**Directions**
Reproduce exactly, and only, the lines of the material below running from the line bearing "The project collects" through the line bearing "All statements, other". Leave any pictures out.
[Given data Boundary: Start]
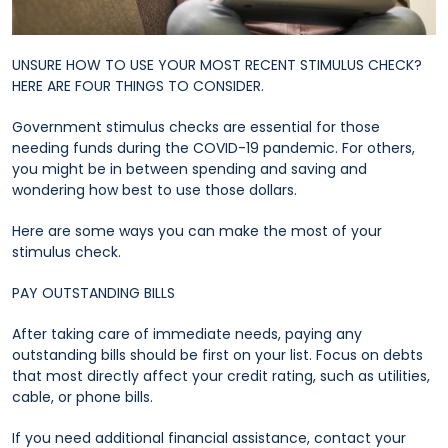
UNSURE HOW TO USE YOUR MOST RECENT STIMULUS CHECK?
HERE ARE FOUR THINGS TO CONSIDER.
Government stimulus checks are essential for those
needing funds during the COVID-19 pandemic. For others,
you might be in between spending and saving and
wondering how best to use those dollars.
Here are some ways you can make the most of your
stimulus check.
PAY OUTSTANDING BILLS
After taking care of immediate needs, paying any
outstanding bills should be first on your list. Focus on debts
that most directly affect your credit rating, such as utilities,
cable, or phone bills.
If you need additional financial assistance, contact your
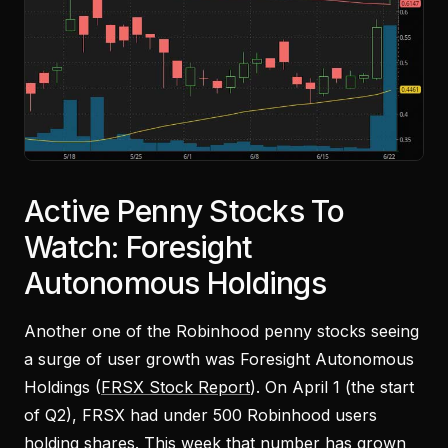
Active Penny Stocks To
Watch: Foresight
Autonomous Holdings
Another one of the Robinhood penny stocks seeing
a surge of user growth was Foresight Autonomous
Holdings (
FRSX Stock Report
). On April 1 (the start
of Q2), FRSX had under 500 Robinhood users
holding shares. This week that number has grown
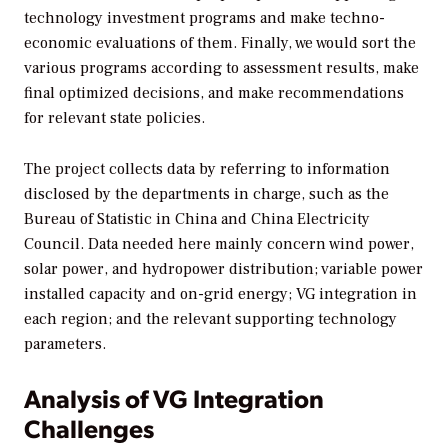
technology investment programs and make techno-
economic evaluations of them. Finally, we would sort the
various programs according to assessment results, make
final optimized decisions, and make recommendations
for relevant state policies.
The project collects data by referring to information
disclosed by the departments in charge, such as the
Bureau of Statistic in China and China Electricity
Council. Data needed here mainly concern wind power,
solar power, and hydropower distribution; variable power
installed capacity and on-grid energy; VG integration in
each region; and the relevant supporting technology
parameters.
Analysis of VG Integration
Challenges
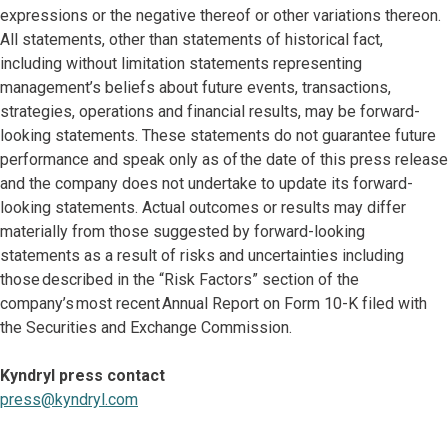
expressions or the negative thereof or other variations thereon.
All statements, other than statements of historical fact,
including without limitation statements representing
management’s beliefs about future events, transactions,
strategies, operations and financial results, may be forward-
looking statements. These statements do not guarantee future
performance and speak only as of the date of this press release
and the company does not undertake to update its forward-
looking statements. Actual outcomes or results may differ
materially from those suggested by forward-looking
statements as a result of risks and uncertainties including
those described in the “Risk Factors” section of the
company’s most recent Annual Report on Form 10-K filed with
the Securities and Exchange Commission.
Kyndryl press contact
press@kyndryl.com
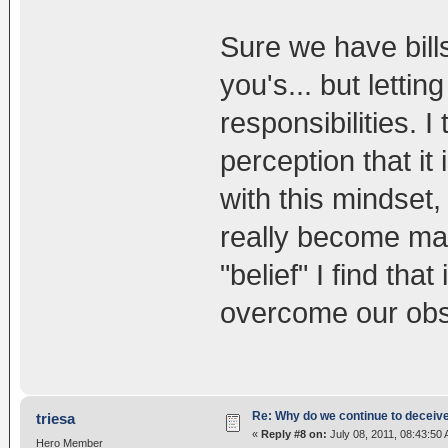
Sure we have bills
you's... but lettin
responsibilities. I 
perception that it 
with this mindset,
really become mana
"belief" I find tha
overcome our obs
Re: Why do we continue to deceiv
triesa
«
Reply #8 on:
July 08, 2011, 08:43:50
Hero Member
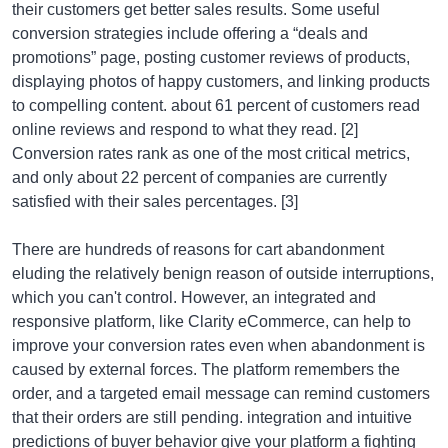
their customers get better sales results. Some useful
conversion strategies include offering a “deals and
promotions” page, posting customer reviews of products,
displaying photos of happy customers, and linking products
to compelling content. about 61 percent of customers read
online reviews and respond to what they read. [2]
Conversion rates rank as one of the most critical metrics,
and only about 22 percent of companies are currently
satisfied with their sales percentages. [3]
There are hundreds of reasons for cart abandonment
eluding the relatively benign reason of outside interruptions,
which you can't control. However, an integrated and
responsive platform, like Clarity eCommerce, can help to
improve your conversion rates even when abandonment is
caused by external forces. The platform remembers the
order, and a targeted email message can remind customers
that their orders are still pending. integration and intuitive
predictions of buyer behavior give your platform a fighting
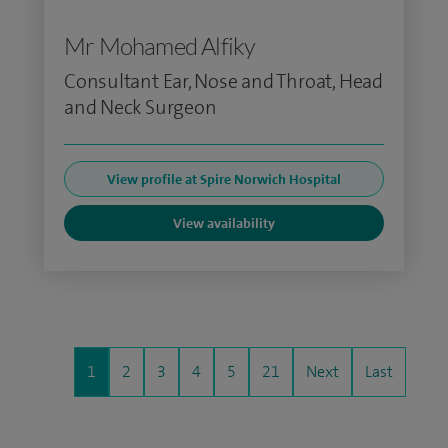
Mr Mohamed Alfiky
Consultant Ear, Nose and Throat, Head
and Neck Surgeon
View profile at Spire Norwich Hospital
View availability
1
2
3
4
5
21
Next
Last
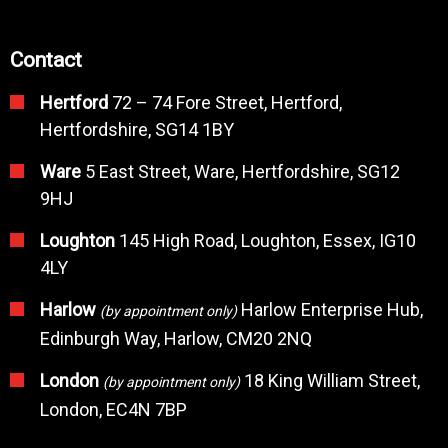
Contact
Hertford
72 – 74 Fore Street, Hertford,
Hertfordshire, SG14 1BY
Ware
5 East Street, Ware, Hertfordshire, SG12
9HJ
Loughton
145 High Road, Loughton, Essex, IG10
4LY
Harlow
Harlow Enterprise Hub,
(by appointment only)
Edinburgh Way, Harlow, CM20 2NQ
London
18 King William Street,
(by appointment only)
London, EC4N 7BP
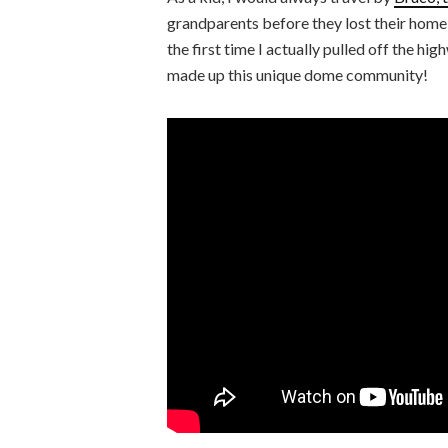
grandparents before they lost their home t
the first time I actually pulled off the h
made up this unique dome community!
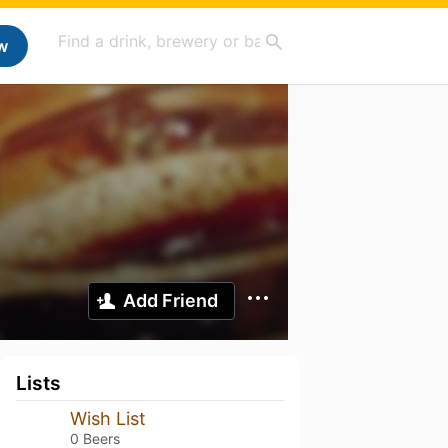
w
Add Friend
Lists
Wish List
0 Beers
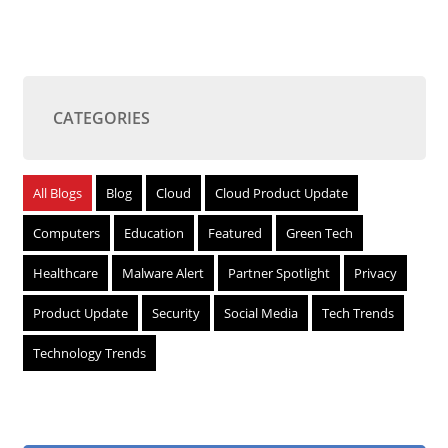
CATEGORIES
All Blogs
Blog
Cloud
Cloud Product Update
Computers
Education
Featured
Green Tech
Healthcare
Malware Alert
Partner Spotlight
Privacy
Product Update
Security
Social Media
Tech Trends
Technology Trends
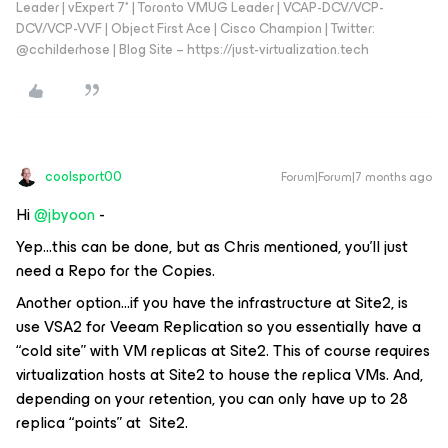
Leader | vExpert 7* | Toronto VMUG Leader | VCAP-DCV/VCP-
DCV/VCP-VVF | Object First Ace | Cisco Champion | Twitter:
@cchilderhose | Blog Site – https://just-virtualization.tech
coolsport00
Forum|Forum|7 months ago
Hi ​
@jbyoon
-
Yep...this can be done, but as Chris mentioned, you’ll just
need a Repo for the Copies.
Another option...if you have the infrastructure at Site2, is
use VSA2 for Veeam Replication so you essentially have a
“cold site” with VM replicas at Site2. This of course requires
virtualization hosts at Site2 to house the replica VMs. And,
depending on your retention, you can only have up to 28
replica “points” at Site2.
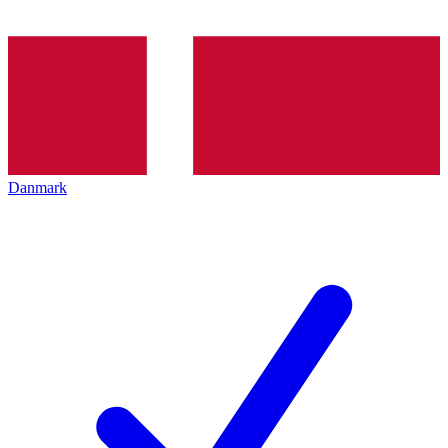
Danmark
[Given data Boundary: End]
**Result**
The project collects data by referring to information
disclosed by the departments in charge, such as the
Bureau of Statistic in China and China Electricity
Council. Data needed here mainly concern wind power,
solar power, and hydropower distribution; variable power
installed capacity and on-grid energy; VG integration in
each region; and the relevant supporting technology
parameters.
Analysis of VG Integration
Challenges
expressions or the negative thereof or other variations thereon.
All statements, other than statements of historical fact,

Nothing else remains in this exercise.